### TWOJE ZADANIE
Proszę przepisać bez zmian fragment zamieszczonego poniżej tekstu o protestach młodzieży, który rozpoczynają słowa zawierające „A może to narastające”, a zamykają słowa „nudy pandemicznych ograniczeń.”.

### FRAGMENT DOKUMENTU

+===+

Tej rozmowy nie zapomniałem. W roku 2016 miałem przyjemność rozmawiać z grupą gimnazjalistów z jednej z warszawskich szkół katolickich. Cały ten dialog był ciekawy. Jeden z chłopców powiedział: „My w tej chwili jesteśmy przeciwni aborcji, właściwie konserwatywni. Ale to nie będzie trwało wiecznie. Ale to się zmieni. Jest coś takiego jak zasada wahadła”.
No i stało się: zasada wahadła działa. Można się do woli dziwić, dlaczego młodzi ludzie, stroniący od manifestacji antypisowskich w poprzednich latach, tak emocjonalnie uznali walkę z orzeczeniem Trybunału Konstytucyjnego za własną. Czy przemówiły do nich interpretacje tego wyroku, przedstawiające go jako bezduszny akt stanowienia formalnego prawa, nieuwzględniający życiowych komplikacji? Czy przez kilka lat młodzi ludzie, pomawiani dopiero co o „konserwatyzm”, zmienili się aż tak bardzo. W końcu kto jak nie oni, mogą sympatyzować z przekonaniem, że przyjemność, życiowe ułatwienia, szczęście za każdą cenę są ważniejsze niż cokolwiek innego?
A może to narastające poczucie, że prawicowa władza jest sklerotyczna, niezdolna do dialogu z kimkolwiek, nieestetyczna? Nie wiem. I nie będę się podlizywał młodzieży, którą i tak dyryguje nieco starsze pokolenie, a którym szkoły i uczelnie ułatwiają protesty jak mogą. Te protesty uważam za chwilami żenujące co do formy, infantylne, skrojone według poetyki topornych memów. Kiedy zaś widzę, jak się gibają w takt muzyki na ulicach, skłonny jestem ulec innym podejrzeniom: że szukają mocnych wrażeń, że wyjście na ulice to okazja do oderwania się od nudy pandemicznych ograniczeń.

+===+

### DANE DO ANALIZY
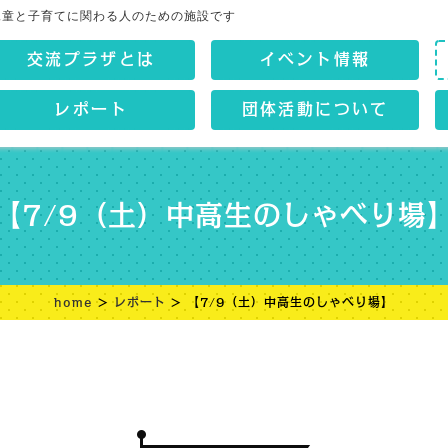
児童と子育てに関わる人のための施設です
交流プラザとは
イベント情報
レポート
団体活動について
【7/9（土）中高生のしゃべり場
home
>
レポート
> 【7/9（土）中高生のしゃべり場】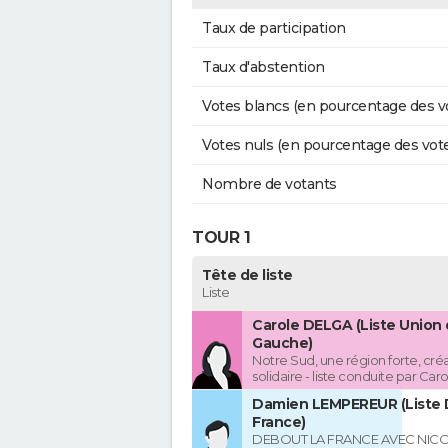
Taux de participation
Taux d'abstention
Votes blancs (en pourcentage des v
Votes nuls (en pourcentage des vot
Nombre de votants
TOUR 1
Tête de liste
Liste
Carole DELGA (Liste Union 
Gauche)
Notre Sud, une région forte, créa
solidaire - liste conduite par Ca
Damien LEMPEREUR (Liste 
France)
DEBOUT LA FRANCE AVEC NIC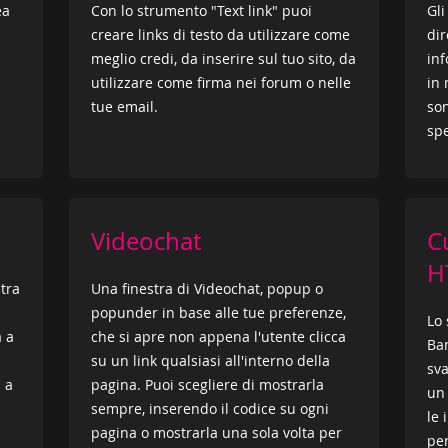
ea
Con lo strumento "Text link" puoi
Gli
creare links di testo da utilizzare come
dir
meglio credi, da inserire sul tuo sito, da
inf
utilizzare come firma nei forum o nelle
in
tue email.
son
spe
Videochat
C
H
stra
Una finestra di Videochat, popup o
popunder in base alle tue preferenze,
Lo
a a
che si apre non appena l'utente clicca
Ban
su un link qualsiasi all'interno della
sva
a a
pagina. Puoi scegliere di mostrarla
un
sempre, inserendo il codice su ogni
le 
pagina o mostrarla una sola volta per
per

+===+

### ROZWIĄZANIE WZORCOWE
A może to narastające poczucie, że prawicowa władza jest sklerotyczna, niezdolna do dialogu z kimkolwiek, nieestetyczna? Nie wiem. I nie będę się podlizywał młodzieży, którą i tak dyryguje nieco starsze pokolenie, a którym szkoły i uczelnie ułatwiają protesty jak mogą. Te protesty uważam za chwilami żenujące co do formy, infantylne, skrojone według poetyki topornych memów. Kiedy zaś widzę, jak się gibają w takt muzyki na ulicach, skłonny jestem ulec innym podejrzeniom: że szukają mocnych wrażeń, że wyjście na ulice to okazja do oderwania się od nudy pandemicznych ograniczeń.